Зато авторитет Сергея среди соучеников был достаточно высок. Его осведомленность в культуре — главным образом в современной литературе, серьезном кино, музыке — явно превосходила не только уровень класса, но и достаточно продвинутых личностей, имевших желание и способности расширять свой кругозор, что большинству удавалось не столько вперед, сколько — назад, в светлое прошлое предреволюционной и постреволюционной культуры. В чьих-то воспоминаниях (или предисловиях — не помню точно) о Сергее было сказано, что автор текста впервые от него услышал имя Набокова. Нечто подобное происходило со всеми его соучениками, в том числе со мной: многое из числа самого важного о современной культуре — литературе, кино, музыке — мы все впервые услышали от Сережи. Я, например (уверен, что не только я один), впервые от него услышал имя Андрея Платонова, скромный сборник военных рассказов которого (разумеется, не «Котлован») только что появился в продаже. «Беги немедленно, покупай, пока о нем никто не знает, — сказал он мне. — Это великий писатель». Откуда он узнавал все первым, для меня загадка. Причиной его устойчивой авангардности был, видимо, острый и активный опережающий интерес: он искал нового, как голодный человек ищет хлеба. Его авторитет в этой области был не то чтобы непререкаемым, но очень весомым, а его вкус (как мы убеждались впоследствии) был безупречен.

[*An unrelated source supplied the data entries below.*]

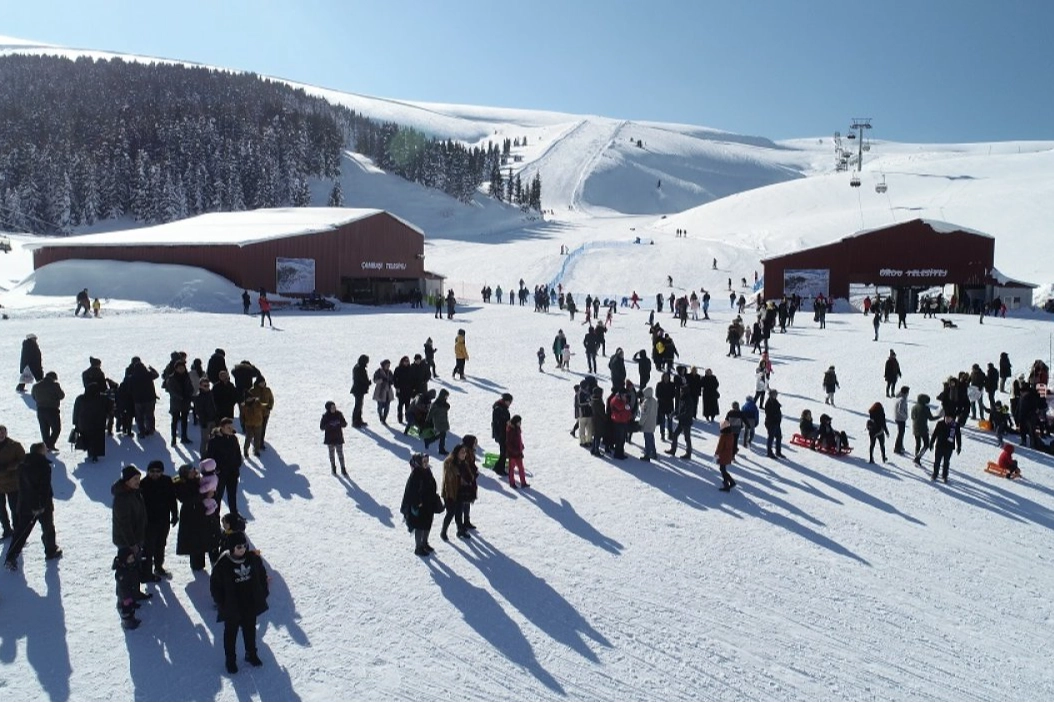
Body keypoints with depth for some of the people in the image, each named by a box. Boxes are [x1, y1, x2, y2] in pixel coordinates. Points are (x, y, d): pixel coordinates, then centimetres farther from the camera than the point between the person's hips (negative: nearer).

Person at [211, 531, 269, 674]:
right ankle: (230, 659, 33)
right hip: (232, 607, -3)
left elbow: (262, 575, 5)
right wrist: (222, 603, -11)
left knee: (250, 629, 21)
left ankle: (251, 654, 42)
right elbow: (215, 585, -11)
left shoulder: (254, 559, -11)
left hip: (251, 604, 3)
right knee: (231, 633, 14)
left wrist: (263, 594, 4)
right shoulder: (222, 564, -21)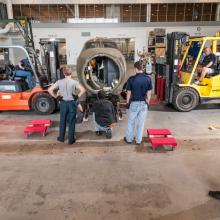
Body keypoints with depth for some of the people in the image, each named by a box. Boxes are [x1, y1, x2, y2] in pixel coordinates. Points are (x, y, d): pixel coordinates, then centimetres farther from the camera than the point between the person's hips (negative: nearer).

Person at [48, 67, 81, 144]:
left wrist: (56, 96, 7)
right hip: (72, 103, -2)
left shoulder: (59, 82, -2)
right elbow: (79, 90, -24)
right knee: (71, 122, 6)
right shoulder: (75, 82, -8)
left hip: (63, 103, 2)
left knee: (62, 121, 16)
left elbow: (50, 90, -6)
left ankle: (61, 137, 29)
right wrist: (76, 95, -4)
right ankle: (71, 139, 13)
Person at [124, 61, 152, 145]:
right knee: (141, 123, 12)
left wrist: (128, 102, 8)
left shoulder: (131, 79, -13)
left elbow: (129, 92, -6)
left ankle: (129, 139, 27)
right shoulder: (148, 79, -5)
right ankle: (138, 140, 22)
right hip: (144, 103, 2)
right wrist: (147, 102, 14)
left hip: (134, 103, -2)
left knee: (131, 122, 14)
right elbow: (149, 93, 0)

Вспоминаю первую встречу Сергея с Вадимом Вацуро (с которым они потом стали друзьями, не слишком близкими, но связанными прочно взаимными интересом и уважением). Вадим пришел в наш класс позднее, с середины, если не ошибаюсь, восьмого класса, после переезда его отца (известного физиолога, доктора наук, ученика Павлова, проводившего эксперименты на шимпанзе) из Колтушей в Ленинград. Он появился в классе одетым, как на дипломатический прием: в темном отглаженном костюме, в белой рубашке с галстуком, в очках с большими диоптриями, которые он к тому же время от времени поправлял изящным жестом. Интерес к нему со стороны учеников, одетых, мягко выражаясь, более скромно, был, разумеется, всеобщим. На перемене Сергей подошел к Вадиму и, глядя на него сверху вниз (Сергей был заметно выше), сказал, показывая пальцем: «Это у тебя что — галстук? Сними». У Вадима хватило юмора не обидеться, рассмеяться, но галстук в школу он больше не надевал (кроме торжественных случаев). Сережа вообще был озорником — и в жизни, и в стихах; остался им до конца жизни. Любил слегка озадачить человека, кинув ему какой-нибудь предмет для <рыбной> ловли, задав провокационный вопрос, сделав неожиданный забавный жест, сочинив остроумный экспромт.

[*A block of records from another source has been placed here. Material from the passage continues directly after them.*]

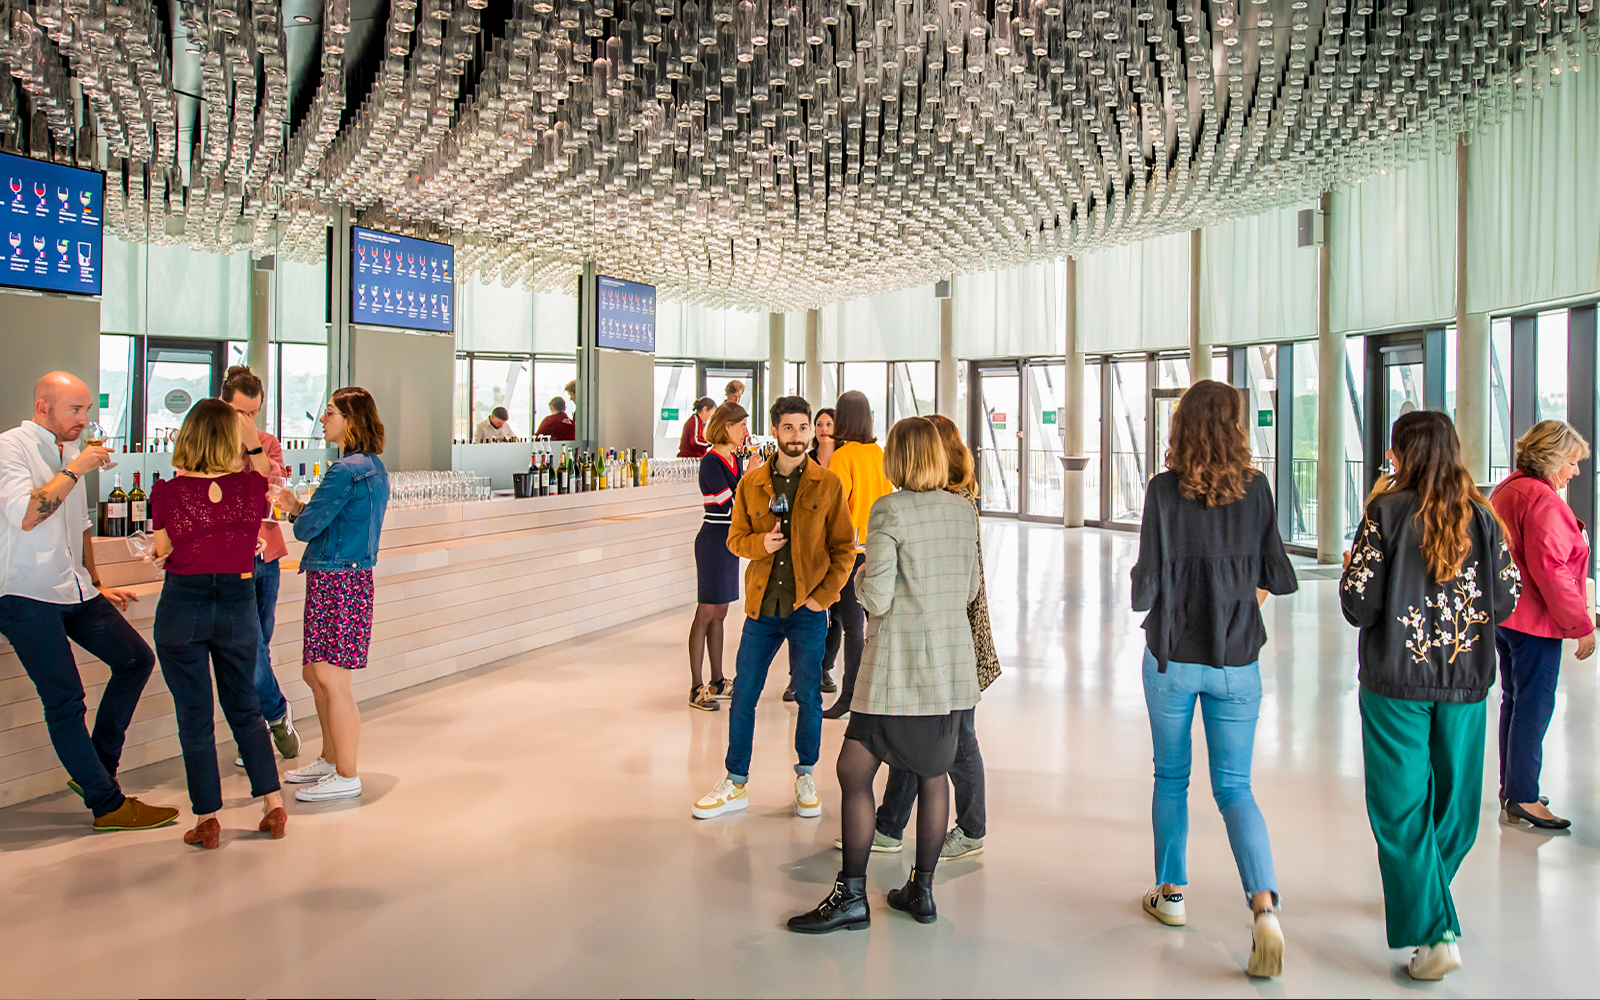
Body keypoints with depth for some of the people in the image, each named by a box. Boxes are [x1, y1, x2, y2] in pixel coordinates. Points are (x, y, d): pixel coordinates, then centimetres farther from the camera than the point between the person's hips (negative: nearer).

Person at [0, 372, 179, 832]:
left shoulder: (70, 453, 17)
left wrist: (96, 585, 25)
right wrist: (75, 470, -20)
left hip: (74, 591, 8)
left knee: (136, 659, 6)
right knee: (65, 701, -5)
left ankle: (93, 770, 17)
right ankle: (107, 804, 3)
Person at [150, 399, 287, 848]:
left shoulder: (168, 492, -10)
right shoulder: (252, 486, -8)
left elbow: (163, 550, 0)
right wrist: (250, 449, 17)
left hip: (182, 605, -1)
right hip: (238, 601, 2)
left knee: (194, 716, 8)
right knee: (245, 708, 18)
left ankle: (207, 819, 14)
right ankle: (273, 804, 17)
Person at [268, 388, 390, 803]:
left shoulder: (346, 470, -17)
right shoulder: (374, 468, 14)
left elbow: (308, 527, -13)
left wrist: (297, 512, 9)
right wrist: (296, 506, 10)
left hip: (335, 581, -10)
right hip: (353, 577, 10)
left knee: (331, 679, -3)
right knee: (316, 672, 19)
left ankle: (346, 777, 5)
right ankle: (330, 759, 31)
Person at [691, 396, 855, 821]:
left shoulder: (827, 484, -1)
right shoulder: (751, 483, 4)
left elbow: (844, 547, 0)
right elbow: (735, 538, 9)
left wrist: (824, 595, -8)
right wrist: (759, 543, -13)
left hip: (807, 609, -2)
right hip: (762, 606, 2)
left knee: (808, 697, 8)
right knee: (743, 697, 5)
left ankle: (805, 778, 27)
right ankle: (736, 784, 19)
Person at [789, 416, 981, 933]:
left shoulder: (890, 511, -12)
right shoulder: (964, 510, 5)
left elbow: (876, 599, -15)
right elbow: (969, 589, 13)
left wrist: (863, 575, 5)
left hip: (900, 668, -6)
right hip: (954, 664, 6)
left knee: (854, 772, 4)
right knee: (933, 775, 14)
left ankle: (852, 895, 7)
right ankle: (922, 891, 23)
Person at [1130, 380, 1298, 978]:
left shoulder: (1164, 490, -11)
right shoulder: (1256, 489, -4)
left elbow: (1145, 588, -12)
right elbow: (1274, 577, 1)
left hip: (1172, 659, -1)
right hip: (1237, 662, 1)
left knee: (1170, 778, 16)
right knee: (1234, 787, 9)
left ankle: (1171, 894, 28)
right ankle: (1264, 902, -10)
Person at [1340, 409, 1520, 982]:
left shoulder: (1387, 512, -10)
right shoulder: (1482, 516, 1)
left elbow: (1359, 606, -12)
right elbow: (1506, 600, 4)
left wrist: (1351, 567, 7)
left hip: (1396, 680, -4)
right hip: (1465, 678, 4)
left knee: (1401, 806, 2)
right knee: (1453, 800, 18)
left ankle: (1434, 932, -3)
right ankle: (1419, 896, 35)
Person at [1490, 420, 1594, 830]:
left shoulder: (1505, 491, 13)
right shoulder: (1541, 499, -18)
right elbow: (1551, 570, -23)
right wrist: (1582, 625, -16)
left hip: (1503, 614, 10)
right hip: (1534, 619, -10)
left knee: (1515, 700, 17)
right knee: (1534, 705, -3)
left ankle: (1511, 786, 26)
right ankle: (1523, 798, 2)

Для полноты облика молодого Сергея Вольфа следует добавить, что он был еще и высоким красивым человеком и хорошим спортсменом.
В последние годы жизни последовательные депрессии Сережи делали общение с ним достаточно сложным. Он жил в этом мире, непростом не только для него, как человек со снятой кожей, напоминая героя одного из рассказов О. Генри, взломщика сейфов, который, идя на дело, спиливал себе ногти, чтобы открытым мясом уловить щелчок сработавшего шифрованного замка. Все, с чем он соприкасался, начиная с предметов повседневного быта и безобидных, но неосторожных фраз собеседника, могло вызвать его острую реакцию, как обжигающая спичка. Я думаю, что такая острая и непредсказуемая реакция на происходящее (не обязательно болезненная) была той особенностью его восприятия мира, которая позволила ему отражать свои впечатления в таких удивительных, ни на что не похожих стихах.
Надо сказать, что, общаясь с ним, как в пору его многообещающей молодости, так и в пору его болезненного угасания, я ни разу не слышал от него глупости или банальности. Все, что он говорил, было умно и интересно.
Любить Сережу Вольфа было трудно, но не любить его было невозможно.